Plenty of other alerts have been issued thus far in 2007, including:
• FDA proposal that all makers of antidepressants update black box warnings to include warnings about “the increased risks of suicidal thinking and behavior in young adults ages 18 to 24 years old during the first one to two months of treatment.”
• Notification by Genentech of two confirmed serious adverse events of tracheosophageal fistula (one fatal) in a recent clinical study of patients with limited-stage small cell lung cancer who received combination chemotherapy and radiation plus Avastin.
• Notification by the FDA of emerging safety concerns about Zyvox (linezolid) from a clinical study, in which patients treated with linezolid “had a higher chance of death than did patients treated with any comparator antibiotic, and the chance of death was related to the type of organism causing the infection. Patients with Gram positive infections had no difference in mortality according to their antibiotic treatment. In contrast, mortality was higher in patients treated with linezolid who were infected with Gram negative organisms alone, with both Gram positive and Gram negative organisms, or who had no infection when they entered the study.”

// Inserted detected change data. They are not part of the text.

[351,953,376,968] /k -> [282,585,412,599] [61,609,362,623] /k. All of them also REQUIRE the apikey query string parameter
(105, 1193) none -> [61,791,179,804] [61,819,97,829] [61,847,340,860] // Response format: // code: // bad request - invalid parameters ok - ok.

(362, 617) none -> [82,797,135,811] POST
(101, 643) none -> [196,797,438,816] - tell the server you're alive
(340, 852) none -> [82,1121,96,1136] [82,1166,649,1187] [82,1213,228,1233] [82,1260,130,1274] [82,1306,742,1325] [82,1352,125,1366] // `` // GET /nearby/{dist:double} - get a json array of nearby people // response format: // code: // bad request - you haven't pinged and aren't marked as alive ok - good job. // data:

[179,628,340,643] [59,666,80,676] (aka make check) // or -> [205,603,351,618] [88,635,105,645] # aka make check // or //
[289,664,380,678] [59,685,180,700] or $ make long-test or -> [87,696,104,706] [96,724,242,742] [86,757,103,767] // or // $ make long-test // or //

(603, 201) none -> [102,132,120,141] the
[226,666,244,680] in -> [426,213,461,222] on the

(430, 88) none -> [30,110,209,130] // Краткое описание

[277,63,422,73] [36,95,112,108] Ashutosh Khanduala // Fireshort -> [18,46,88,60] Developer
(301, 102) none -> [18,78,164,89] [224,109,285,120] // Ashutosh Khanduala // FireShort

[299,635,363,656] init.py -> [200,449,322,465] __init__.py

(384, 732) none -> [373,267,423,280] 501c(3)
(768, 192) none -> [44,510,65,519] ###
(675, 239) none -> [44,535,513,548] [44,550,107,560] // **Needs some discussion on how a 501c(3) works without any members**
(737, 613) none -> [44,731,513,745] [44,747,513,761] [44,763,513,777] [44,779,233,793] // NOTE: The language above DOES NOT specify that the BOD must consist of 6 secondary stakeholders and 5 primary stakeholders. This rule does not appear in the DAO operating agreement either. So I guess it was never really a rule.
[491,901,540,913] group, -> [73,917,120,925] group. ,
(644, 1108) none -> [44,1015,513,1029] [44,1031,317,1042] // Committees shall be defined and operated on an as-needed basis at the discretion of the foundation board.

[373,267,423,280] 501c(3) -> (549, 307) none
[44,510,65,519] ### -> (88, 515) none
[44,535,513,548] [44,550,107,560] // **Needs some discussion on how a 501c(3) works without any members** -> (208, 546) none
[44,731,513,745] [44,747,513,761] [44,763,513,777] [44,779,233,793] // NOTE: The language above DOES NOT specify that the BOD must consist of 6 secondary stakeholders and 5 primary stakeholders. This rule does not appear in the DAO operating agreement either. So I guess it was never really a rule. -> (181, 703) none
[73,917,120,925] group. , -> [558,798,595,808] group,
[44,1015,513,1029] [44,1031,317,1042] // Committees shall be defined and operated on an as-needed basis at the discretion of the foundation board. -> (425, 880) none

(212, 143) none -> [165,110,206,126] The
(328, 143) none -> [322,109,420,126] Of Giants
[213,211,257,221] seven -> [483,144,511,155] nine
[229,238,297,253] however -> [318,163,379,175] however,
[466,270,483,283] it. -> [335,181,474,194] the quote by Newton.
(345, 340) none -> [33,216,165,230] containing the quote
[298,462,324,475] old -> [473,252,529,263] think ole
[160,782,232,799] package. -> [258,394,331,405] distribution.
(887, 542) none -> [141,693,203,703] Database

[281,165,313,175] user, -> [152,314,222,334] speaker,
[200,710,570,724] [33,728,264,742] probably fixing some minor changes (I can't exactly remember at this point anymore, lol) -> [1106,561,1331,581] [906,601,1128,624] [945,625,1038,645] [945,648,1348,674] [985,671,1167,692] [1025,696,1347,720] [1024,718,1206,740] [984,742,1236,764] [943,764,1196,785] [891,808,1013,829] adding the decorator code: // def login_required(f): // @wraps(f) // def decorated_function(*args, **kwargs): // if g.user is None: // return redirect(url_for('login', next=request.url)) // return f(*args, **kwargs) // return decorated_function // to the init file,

• Request by the FDA that all manufacturers of sedative-hypnotic drug products “strengthen their product labeling to include strong language concerning potential risks,” including severe allergic reactions and complex sleep-related behaviors like sleep-driving.
• Notification by Genentech and the FDA of a new Boxed Warning and updated Warnings, Precautions, and Adverse Reactions sections of the prescribing information for Xolair, because of the risk of anaphylaxis when taking the medication.
• FDA notification of new safety information for the erythropoiesis-stimulating agents (ESAs) Aranesp (darbepoetin alfa), Epogen (epoetin alfa), and Procrit (epoetin alfa), because four studies of patients with cancer found a higher chance of “serious and life-threatening side effects or death with use of ESAs.”
• Notification by the FDA and Sanofi-Aventis of a new Boxed Warning for the prescribing information for Ketek (telithromycin) and a new Patient Medication Guide, explaining that two “of the three previously approved indications, acute bacterial sinusitis and acute bacterial exacerbations of chronic bronchitis, were removed from the prescribing information because the balance of benefits and risks no longer support approval of the drug for these indications.”
• Notification by Baxter and the FDA of potential life-threatening medication errors involving two Heparin products—Heparin Sodium Injection 10,000 units/mL, and HEP-LOCK U/P 10 units/mL—when the agents are mistaken for one another because of their shades of blue labeling.
When considering all the above recalls, notifications, and other alerts, one can’t help but ask “Why?” Why do sub-standard devices, drugs, and supplements get approved by the FDA? Why isn’t more testing done before drugs and devices are submitted to the FDA for approval? Why do we have to wait until people die or are seriously injured before knowing of a product’s fault? These questions are answered with more questions.
Is the FDA under-staffed? Is there an overlying desire to get a drug, device, or supplement out to the public to help save lives that could be lost in the time it takes to ensure absolute safety? Is the clinical trial process, already lengthy and arduous, not strict enough? Is the drug-approval process flawed?
Or, is the whole system as good as it can be, and the FDA is ensuring safety to the best of its ability by publishing these alerts, providing necessary information to those who need to know, so that lives can be saved and illness and harm be avoided?